La décision illustre l’importance de la coopération internationale et de l’échange d’informations dans l’application des lois contre la menace de rançongiciels. Les cyberattaques ne connaissent pas de frontières, c’est pourquoi les efforts des forces de l’ordre au niveau international sont cruciaux pour identifier et appréhender les cybercriminels, saisir leurs profits et les tenir responsables, ce qui a pour résultat de perturber l’écosystème de la cybercriminalité.

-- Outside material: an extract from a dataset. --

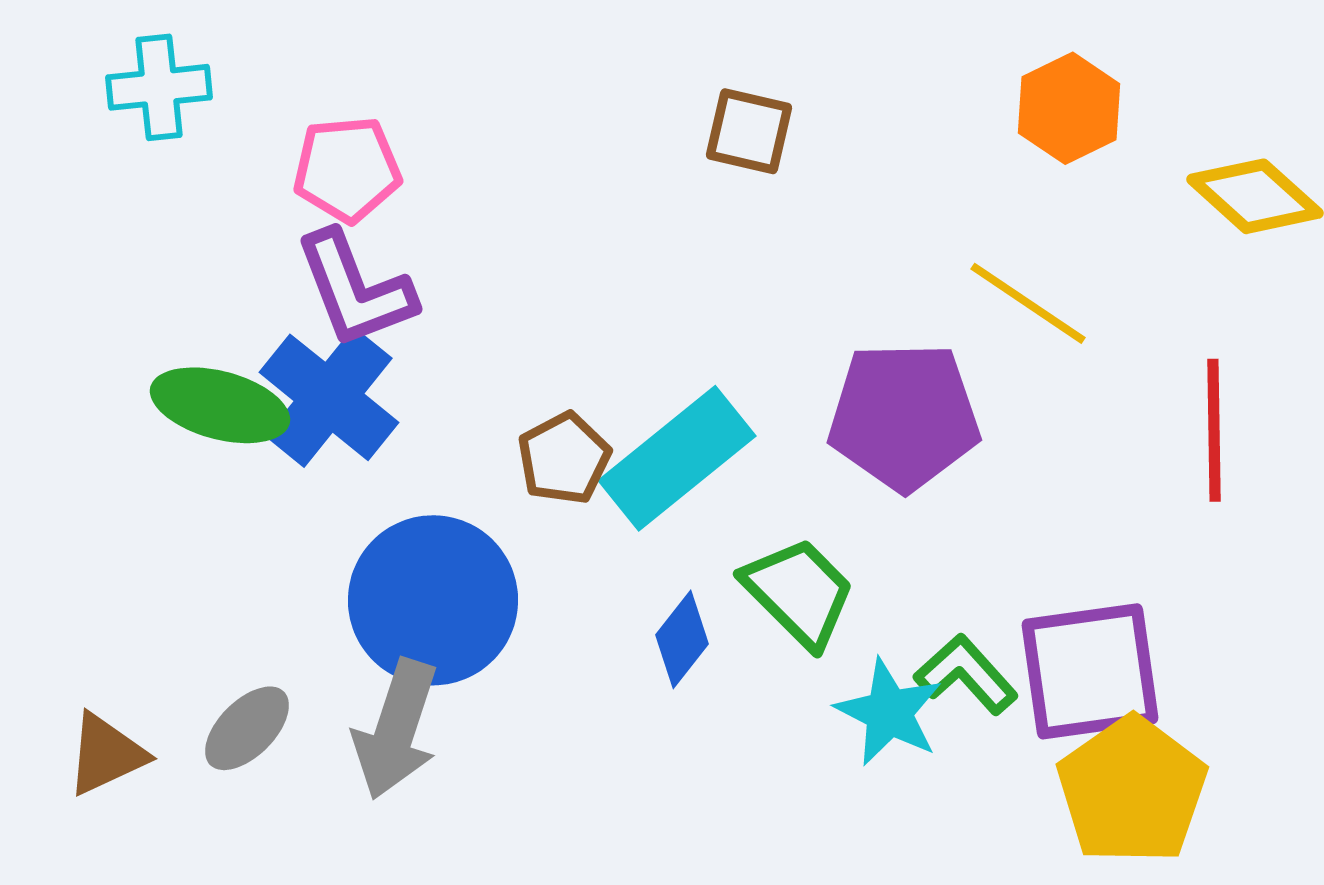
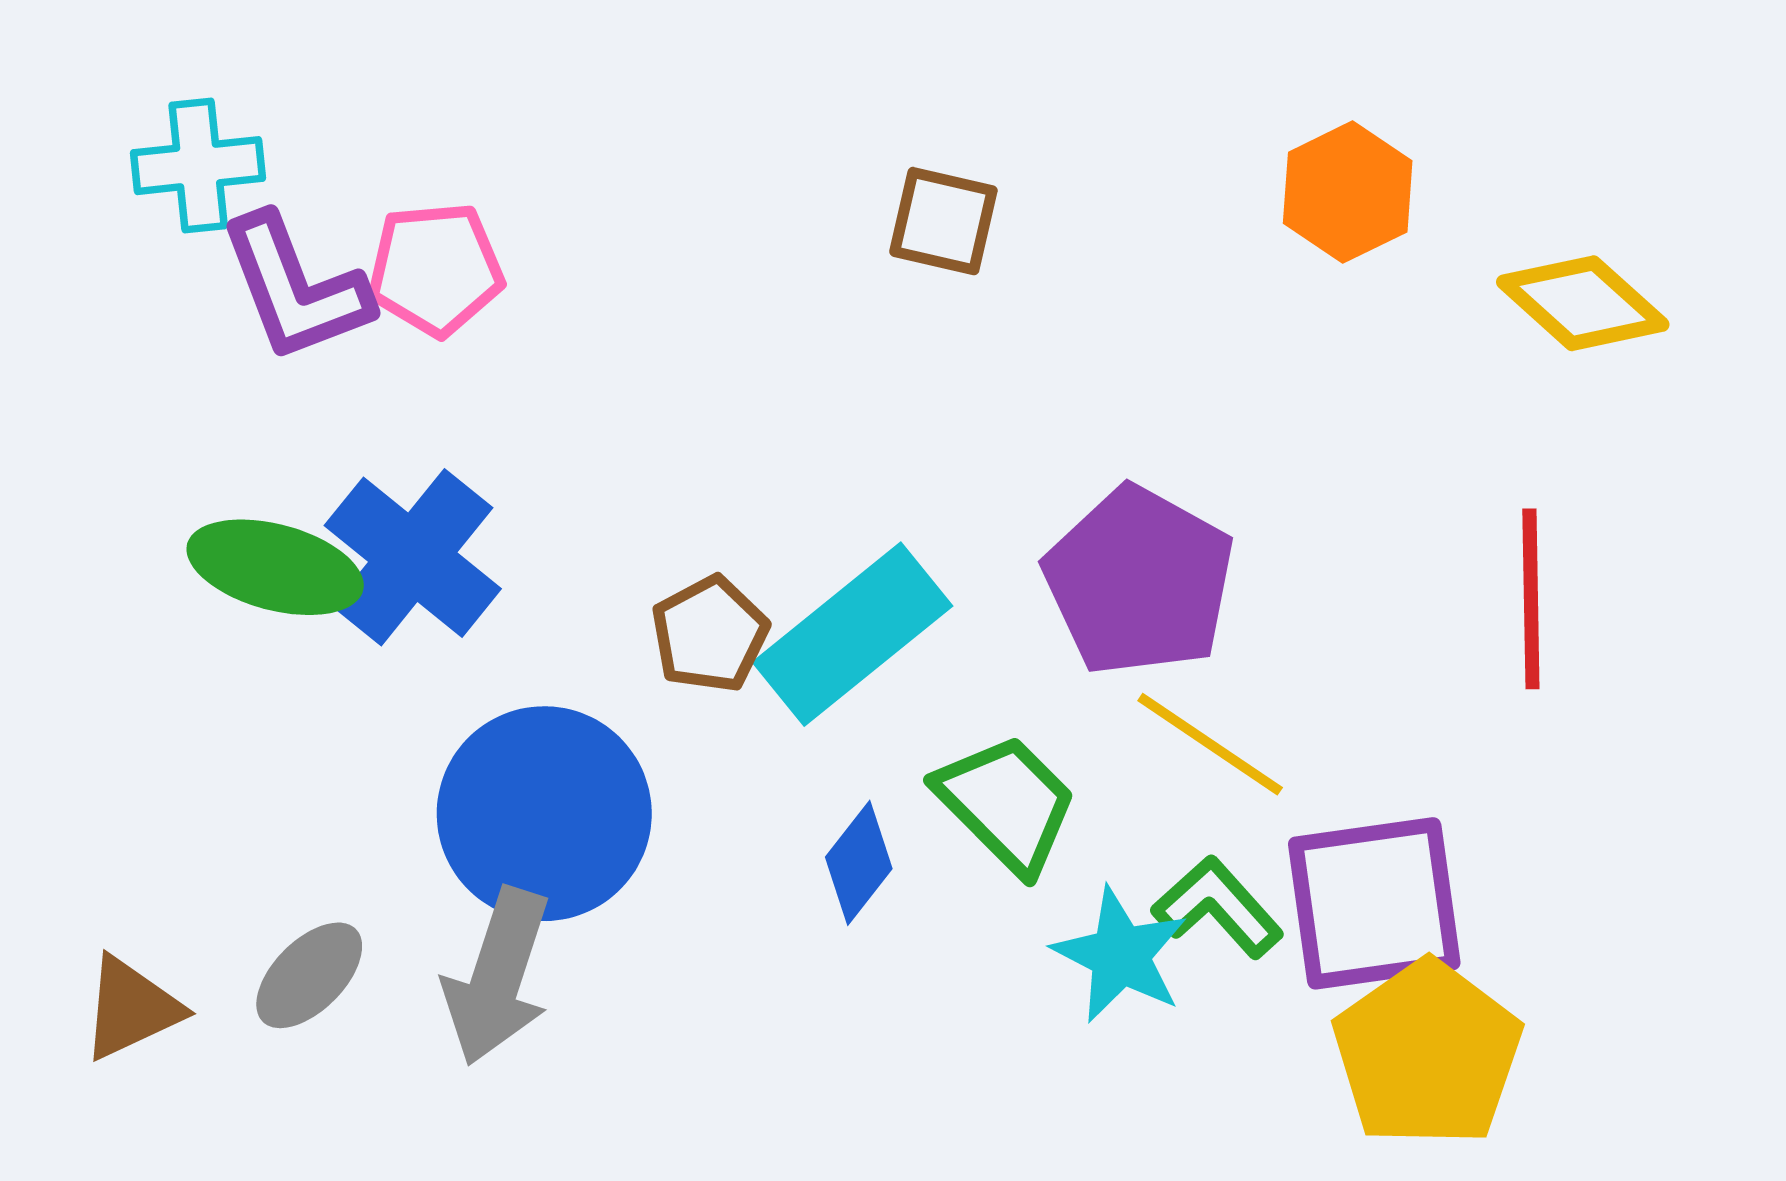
purple L-shape: (355, 289) -> (295, 288), moved
yellow line: (1028, 303) -> (1210, 744), moved
purple pentagon: (904, 416) -> (1139, 581), turned 30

Les cyber assureurs sont de plus en plus en mesure d’éduquer les assurés, d’inciter à l’amélioration des pratiques de cybersécurité, d’encourager la coopération avec les forces de l’ordre et d’améliorer leurs propres efforts de partage d’informations avec les forces de l’ordre, ce qui devrait conduire à davantage de réussites.

Enfin, il est important de noter que le Centre canadien pour la cybersécurité a récemment averti la communauté canadienne de cybersécurité, et en particulier les défenseurs des réseaux d’infrastructures essentielles, de renforcer leur sensibilisation et leur protection contre les cybermenaces parrainées par la Russie. Compte tenu de l’évolution rapide de la situation en ce qui concerne les mesures de sanctions mondiales (lien en anglais seulement) contre la Russie, les organisations confrontées à un éventuel paiement de rançon à un auteur de menace et leurs assureurs doivent être d’autant plus vigilants dans leur diligence raisonnable et leurs contrôles des sanctions.